Mexico-Temistitan in Upper India or, rather, in Cathay, China.
Without hesitation on this point, Schoner expresses this in his Opusculum Geographicum: "Following a long circuit, towards the west, starting from Spain, there is a land called Mexico and Themis-titan in Upper India, which the ancients called Quinsay, that is to say the City of Heaven ". (Schoner, c. 1523, 12.)
To find out the location that was attributed to Quinsay we can go to the world map of Henricus Martellus, the aborado in Nuremberg around 1490. In it, the image of the world of Ptolemy remains, although already highly enriched.
Quinsay appears in the eastern end of Asia, as one of the two largest cities on Earth and precisely built on a large lagoon. As much in the terrestrial globe of 1523, as in another one of his of 1533, Schoner delineates such a union of America with Asia. Schoner, a native of Nuremberg, where he worked, knew that world map. In addition, as a certain thing it can be affirmed that he had read at least the part of Marco Polo's book in which he speaks of Quinsay, explaining that it was the "City of Heaven". In describing it, he points out that it also went by the name Hang-Tcheou, which lasts to the present. Marco Polo refers that Hang-Tcheou, by another name Quinsay, was the capital of Manzio southern China. In describing its splendor, among other things, he comments that:
It is so big that it has a hundred miles per circuit and has twelve thousand stone bridges ... Because you have to know that this city is all built on the water that surrounds it everywhere. It is convenient, therefore, that there are so many bridges.
There are splendid palaces and rich houses belonging to the nobles of the city. Many idols are also kept, and numerous monasteries ...
There are more than three thousand bathrooms in it ... Merchants arrive there loaded with various products ... Its inhabitants are excellent men of war ... When a child is born to them They put in writing the day and time of their birth and under what sign it occurred.

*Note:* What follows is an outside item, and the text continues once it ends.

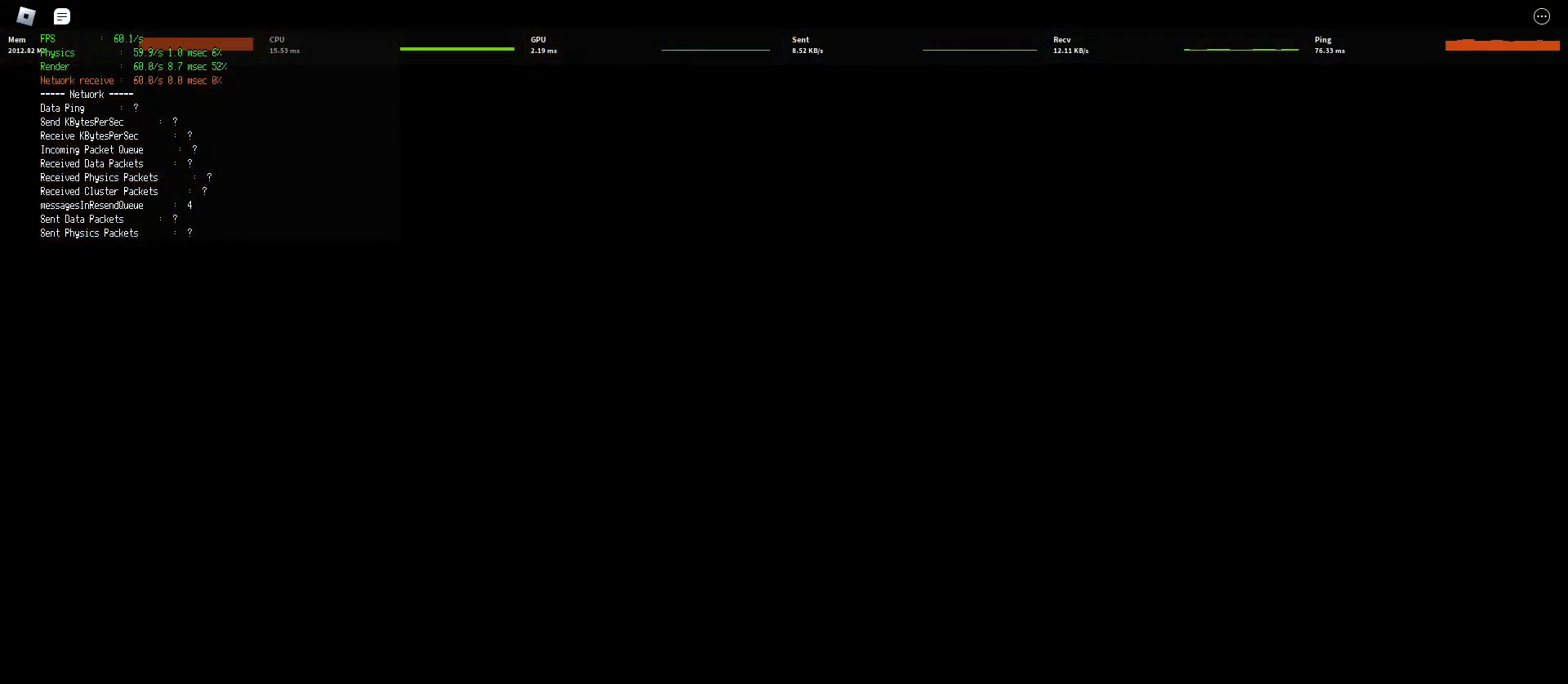
{"keys": [], "mouse": [], "events": []}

When [later] someone wants to travel, he consults an astrologer to see if he should undertake the trip or not ...
People burn the bodies of those who die ... The palace of the supreme ruler of Manzi is the largest in the world ... Inside there are very beautiful gardens ... The city receives immense tributes ..., forty times five thousand six hundred gold pesos ... (Marco Polo 1988, 82-90.)

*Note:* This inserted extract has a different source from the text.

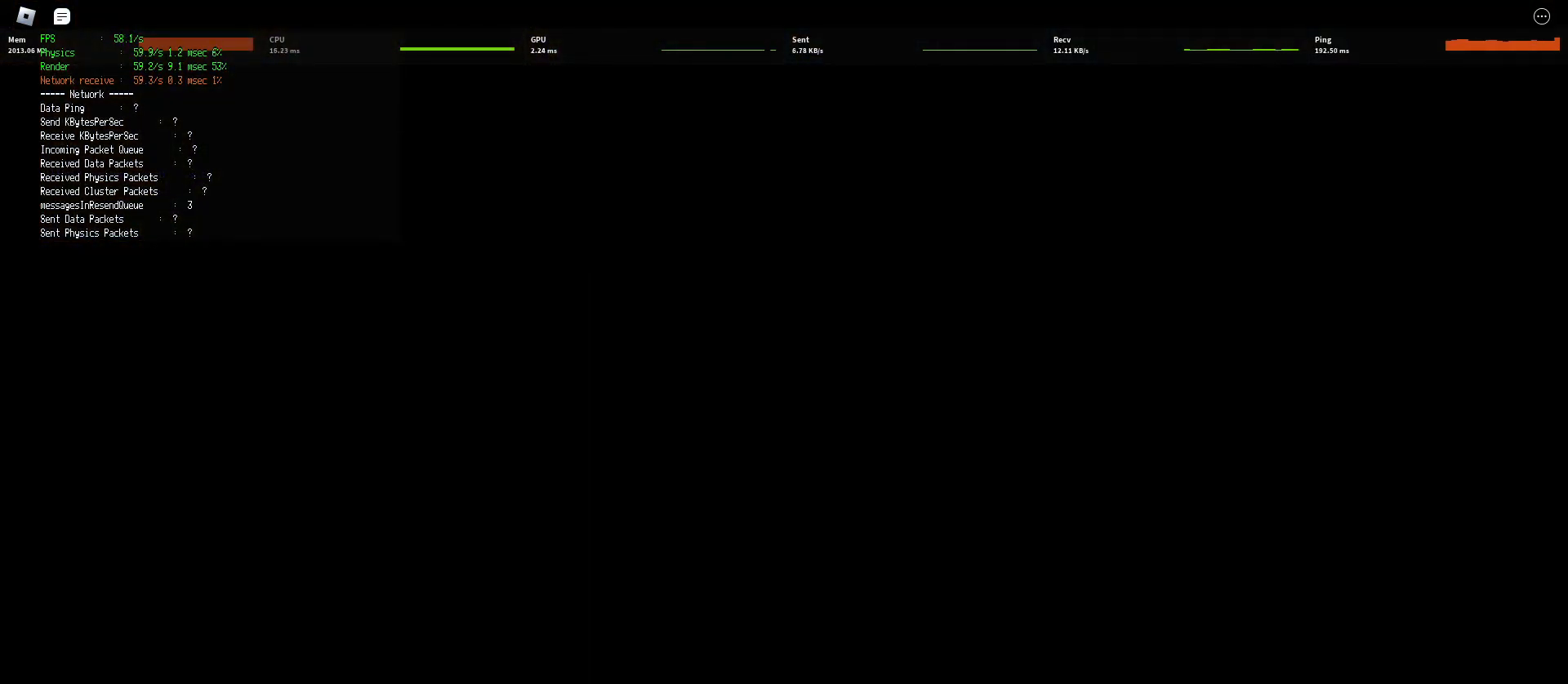
{"keys": [], "mouse": [], "events": []}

Regarding what Hernán Cortés expressed about Mexico-Tenochtitlan in his second Letter of Relationship, dated October 30, 1520.
This letter was published very soon in Spain. It appeared in Seville. in the printing house of Jacobo Cromberger, in November 1522.
It being possible that Schüner read in said Spanish edition the description of
The metropolis that Cortés conquered, it is also possible to think that he had access to the printing of it in German, which saw the light in March 1524 and precisely in Nuremberg, where Schoner worked. This last one moves to affirm that the Treaty where he identified the Mexican metropolis with the Chinese one, was written and printed not in 1523, but about a couple of years later.
Let us now look at Cortés de México-Tenochtitlan's description without losing sight of the transcription that I have made of what Marco Polo expressed about Quinsay.
HB:
- As you will see, the work of Johannes Schoner compares what was said by Marco Polo de Quinsay and what was said by Cortes de Temix-Titan, which by the way sound very similar.
- It also touches on the theme of America united to the Asian continent.
- Not exactly Cathay was referring to the Chinese I think, being this on occasions above China in ancient maps, perhaps it was the Cathay (Tartaros) that dominated China in the form of the Qing dynasty?
- I know that you have already touched on many of these topics but I did not see something like what Johannes Schoner proposed and I knew it was a good opportunity to know what you think of all this, greetings!